Count every line of these entries that holds the word "against", and reply with the number only.

*** Opening of Given records ***

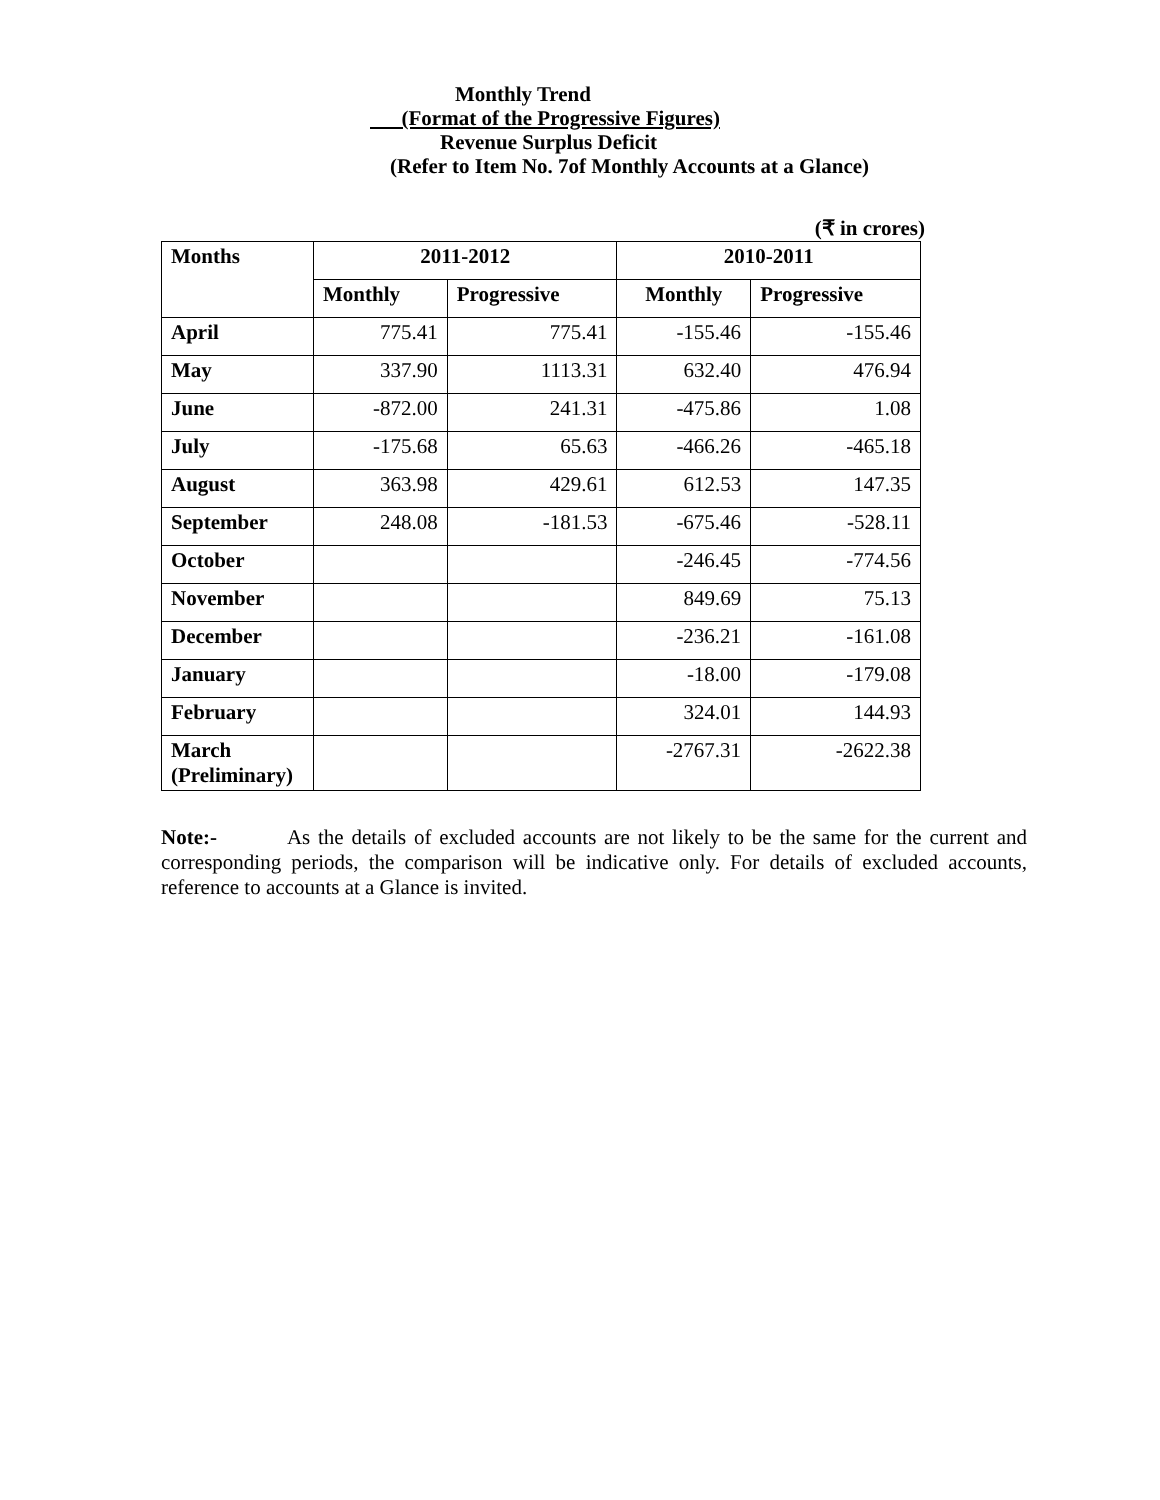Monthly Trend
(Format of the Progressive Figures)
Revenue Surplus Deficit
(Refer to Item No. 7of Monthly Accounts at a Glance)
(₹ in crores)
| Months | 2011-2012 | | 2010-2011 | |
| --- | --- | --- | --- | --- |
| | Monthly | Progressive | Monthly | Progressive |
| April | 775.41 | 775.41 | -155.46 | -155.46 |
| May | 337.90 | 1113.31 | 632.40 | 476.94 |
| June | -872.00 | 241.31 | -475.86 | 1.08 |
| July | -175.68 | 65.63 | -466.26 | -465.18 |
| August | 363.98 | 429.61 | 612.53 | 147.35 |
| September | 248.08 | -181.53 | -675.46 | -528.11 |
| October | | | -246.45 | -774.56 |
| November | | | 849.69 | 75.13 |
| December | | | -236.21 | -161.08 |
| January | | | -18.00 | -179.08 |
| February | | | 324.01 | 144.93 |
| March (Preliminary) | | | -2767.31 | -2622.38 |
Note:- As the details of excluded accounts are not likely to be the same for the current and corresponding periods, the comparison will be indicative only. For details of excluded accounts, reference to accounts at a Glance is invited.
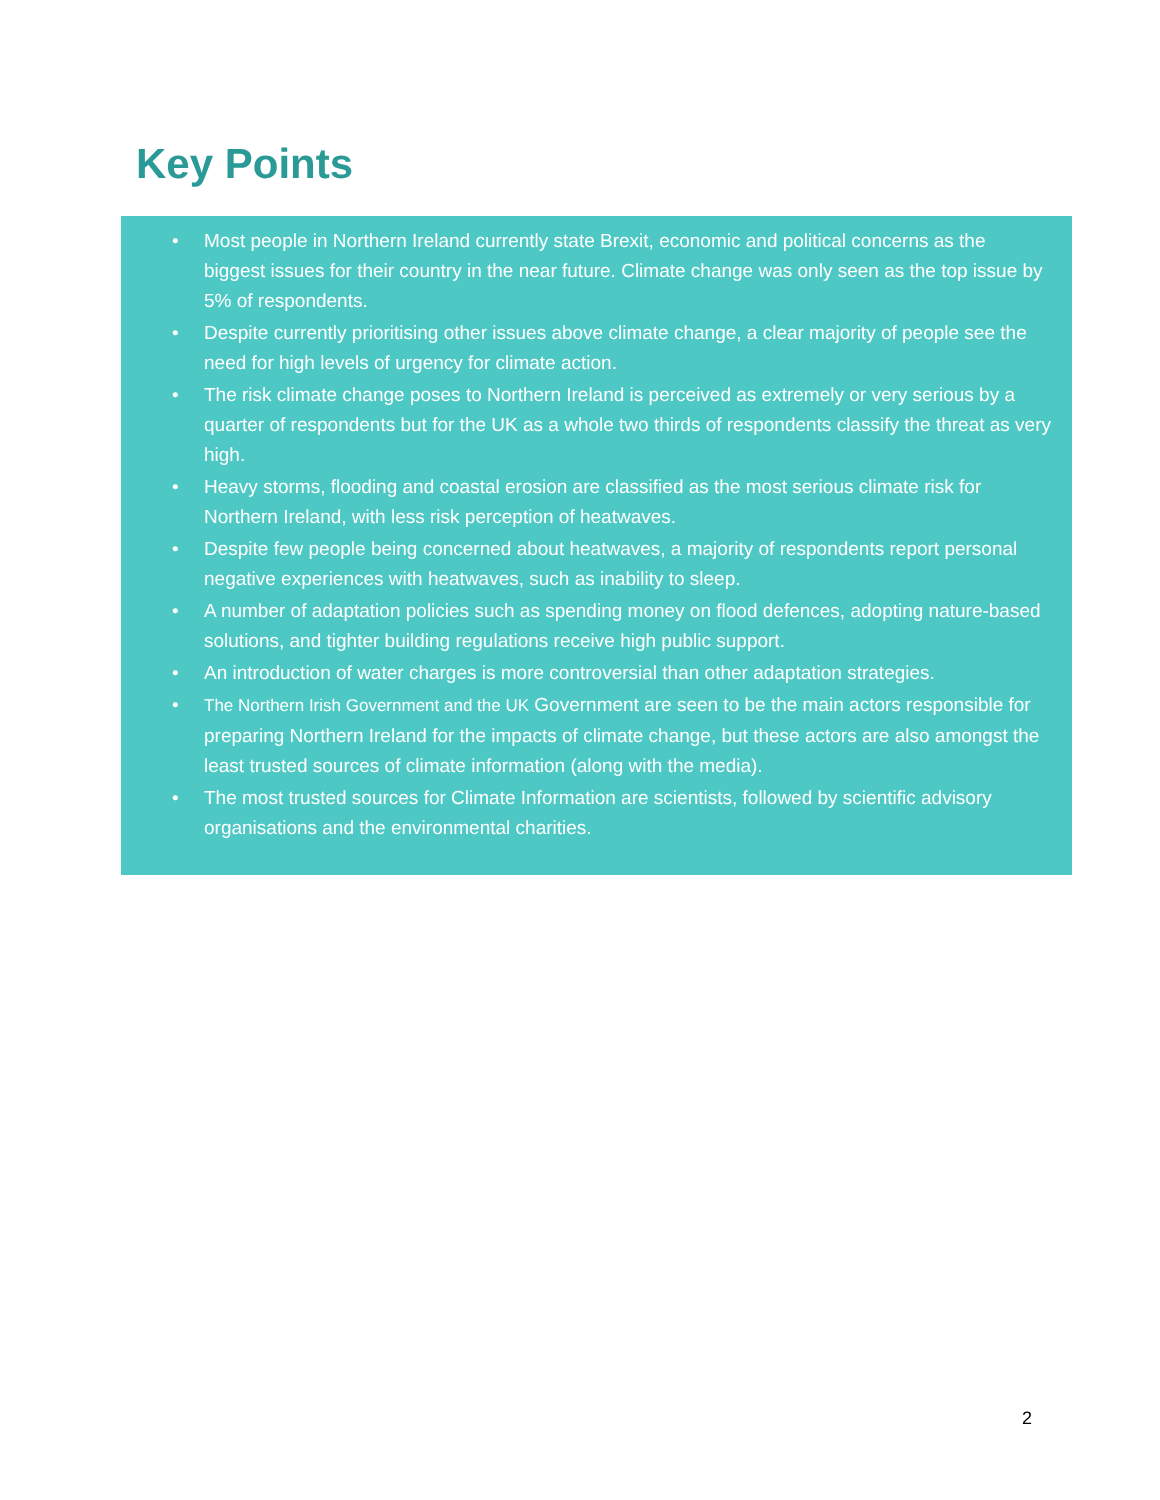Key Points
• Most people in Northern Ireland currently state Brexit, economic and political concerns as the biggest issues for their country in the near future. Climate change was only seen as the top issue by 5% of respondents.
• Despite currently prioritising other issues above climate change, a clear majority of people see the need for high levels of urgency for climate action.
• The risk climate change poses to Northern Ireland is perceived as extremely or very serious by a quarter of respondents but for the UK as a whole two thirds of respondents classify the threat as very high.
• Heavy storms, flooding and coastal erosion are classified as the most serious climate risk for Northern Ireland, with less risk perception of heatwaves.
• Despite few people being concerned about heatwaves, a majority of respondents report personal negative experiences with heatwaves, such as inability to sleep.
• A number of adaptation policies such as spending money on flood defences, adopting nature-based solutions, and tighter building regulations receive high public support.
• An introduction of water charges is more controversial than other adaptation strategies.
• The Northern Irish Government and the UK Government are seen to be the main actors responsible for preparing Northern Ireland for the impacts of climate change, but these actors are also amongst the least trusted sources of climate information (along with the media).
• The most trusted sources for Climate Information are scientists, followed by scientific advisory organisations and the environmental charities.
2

*** Close of Given records ***
*** Opening of Given records ***

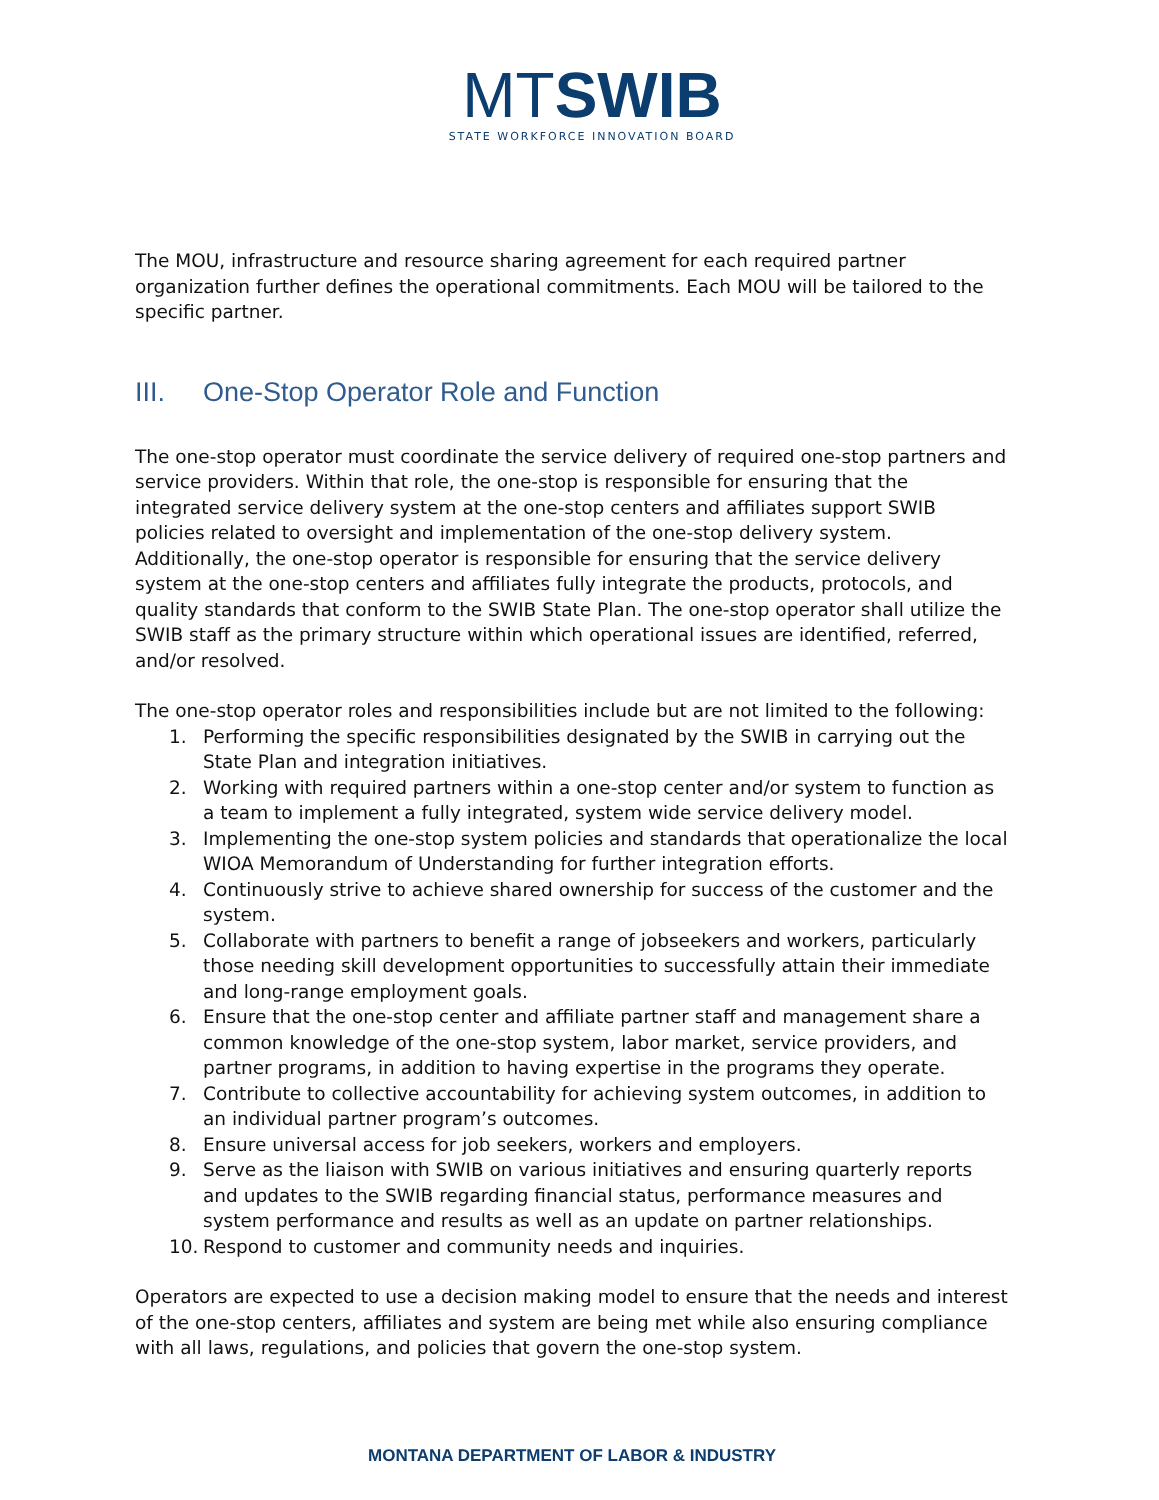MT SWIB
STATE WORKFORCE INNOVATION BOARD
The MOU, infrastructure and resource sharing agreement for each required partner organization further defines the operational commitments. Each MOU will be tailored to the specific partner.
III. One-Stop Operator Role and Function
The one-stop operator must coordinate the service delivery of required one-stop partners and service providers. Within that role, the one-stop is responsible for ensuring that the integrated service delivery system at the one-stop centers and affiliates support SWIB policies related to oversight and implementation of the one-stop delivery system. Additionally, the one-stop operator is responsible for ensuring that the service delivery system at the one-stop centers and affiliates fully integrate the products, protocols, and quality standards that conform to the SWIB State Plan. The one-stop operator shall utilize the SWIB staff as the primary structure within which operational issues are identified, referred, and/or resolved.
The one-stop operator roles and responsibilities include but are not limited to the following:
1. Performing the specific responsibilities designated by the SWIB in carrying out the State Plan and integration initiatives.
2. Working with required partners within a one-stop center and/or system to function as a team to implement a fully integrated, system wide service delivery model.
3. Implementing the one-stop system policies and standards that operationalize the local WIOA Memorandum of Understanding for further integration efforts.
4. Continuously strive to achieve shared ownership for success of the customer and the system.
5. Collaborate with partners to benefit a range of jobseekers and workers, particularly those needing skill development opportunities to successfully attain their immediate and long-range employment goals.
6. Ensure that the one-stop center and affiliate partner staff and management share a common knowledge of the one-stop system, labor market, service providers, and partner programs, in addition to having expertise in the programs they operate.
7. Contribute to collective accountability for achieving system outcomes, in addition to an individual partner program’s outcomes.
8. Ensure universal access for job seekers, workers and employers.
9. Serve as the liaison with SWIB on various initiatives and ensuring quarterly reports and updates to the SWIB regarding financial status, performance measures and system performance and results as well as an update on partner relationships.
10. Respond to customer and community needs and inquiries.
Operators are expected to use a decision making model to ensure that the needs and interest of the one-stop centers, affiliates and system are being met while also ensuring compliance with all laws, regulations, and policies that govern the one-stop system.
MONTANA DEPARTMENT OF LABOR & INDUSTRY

*** Close of Given records ***
*** Opening of Given records ***

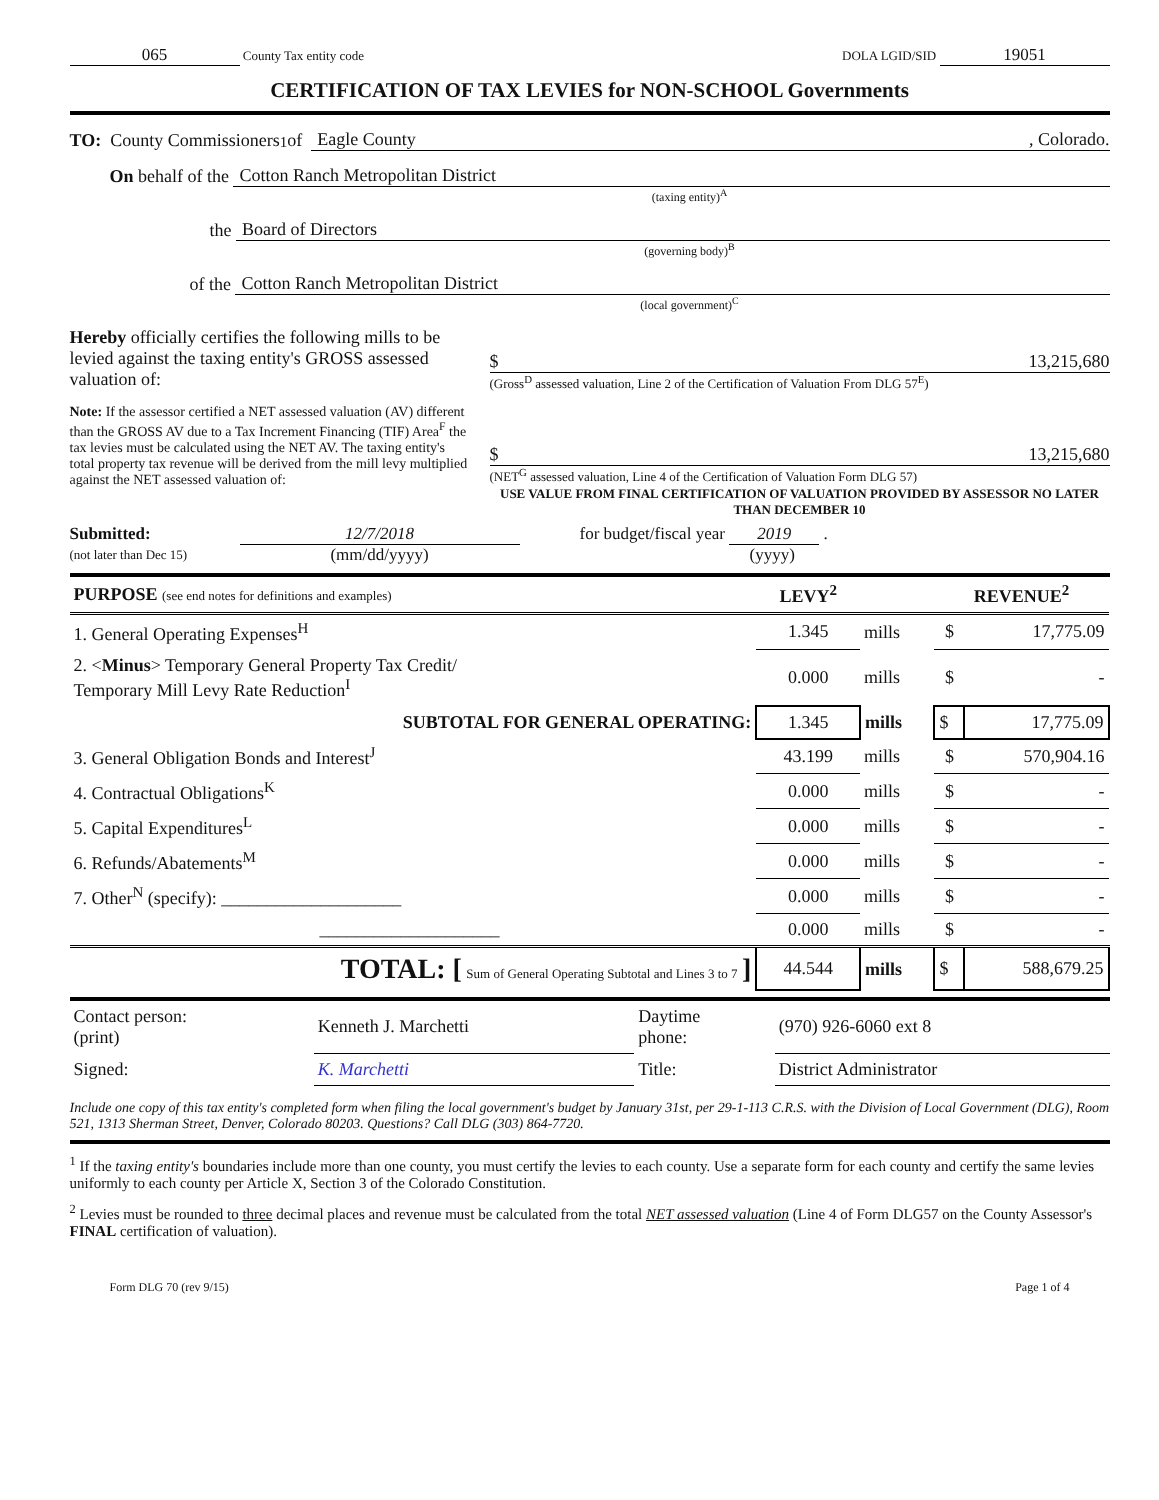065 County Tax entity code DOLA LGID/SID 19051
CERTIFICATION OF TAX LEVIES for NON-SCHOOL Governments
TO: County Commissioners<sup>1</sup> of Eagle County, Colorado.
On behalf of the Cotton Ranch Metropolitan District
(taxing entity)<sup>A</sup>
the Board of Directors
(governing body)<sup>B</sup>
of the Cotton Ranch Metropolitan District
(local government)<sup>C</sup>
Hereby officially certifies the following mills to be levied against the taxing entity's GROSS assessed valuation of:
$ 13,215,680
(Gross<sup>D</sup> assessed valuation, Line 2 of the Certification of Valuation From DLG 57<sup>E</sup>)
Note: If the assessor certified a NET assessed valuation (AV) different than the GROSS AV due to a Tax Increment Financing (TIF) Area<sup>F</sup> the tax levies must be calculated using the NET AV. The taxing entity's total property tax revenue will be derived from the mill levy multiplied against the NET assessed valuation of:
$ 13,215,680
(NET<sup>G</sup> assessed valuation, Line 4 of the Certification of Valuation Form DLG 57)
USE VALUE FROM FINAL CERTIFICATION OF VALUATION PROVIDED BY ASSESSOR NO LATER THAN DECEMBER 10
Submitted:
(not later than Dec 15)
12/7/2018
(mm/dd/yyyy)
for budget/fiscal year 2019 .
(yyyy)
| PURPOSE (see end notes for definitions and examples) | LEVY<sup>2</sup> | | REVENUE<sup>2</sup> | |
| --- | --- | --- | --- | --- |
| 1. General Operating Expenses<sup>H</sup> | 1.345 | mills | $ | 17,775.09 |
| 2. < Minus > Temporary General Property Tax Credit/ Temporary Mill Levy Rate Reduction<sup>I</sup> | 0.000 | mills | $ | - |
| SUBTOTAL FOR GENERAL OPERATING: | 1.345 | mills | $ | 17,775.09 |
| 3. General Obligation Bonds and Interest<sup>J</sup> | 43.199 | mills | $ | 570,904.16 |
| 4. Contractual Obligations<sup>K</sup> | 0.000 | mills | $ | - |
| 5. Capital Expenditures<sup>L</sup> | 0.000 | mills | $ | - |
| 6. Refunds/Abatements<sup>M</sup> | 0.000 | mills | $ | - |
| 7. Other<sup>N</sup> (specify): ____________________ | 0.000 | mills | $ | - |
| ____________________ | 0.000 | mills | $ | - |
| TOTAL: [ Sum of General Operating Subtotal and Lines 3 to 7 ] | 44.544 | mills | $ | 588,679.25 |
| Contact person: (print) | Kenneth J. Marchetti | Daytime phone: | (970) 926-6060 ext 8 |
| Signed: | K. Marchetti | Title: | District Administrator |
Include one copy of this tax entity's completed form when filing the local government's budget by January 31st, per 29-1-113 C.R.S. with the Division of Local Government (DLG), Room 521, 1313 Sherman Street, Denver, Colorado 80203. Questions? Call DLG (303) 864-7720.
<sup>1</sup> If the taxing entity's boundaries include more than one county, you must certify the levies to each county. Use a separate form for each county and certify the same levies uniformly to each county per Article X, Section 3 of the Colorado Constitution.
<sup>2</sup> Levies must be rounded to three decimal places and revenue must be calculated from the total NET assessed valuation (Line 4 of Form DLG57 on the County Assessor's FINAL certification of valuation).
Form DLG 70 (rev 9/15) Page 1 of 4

*** Close of Given records ***

Exercise answer – 2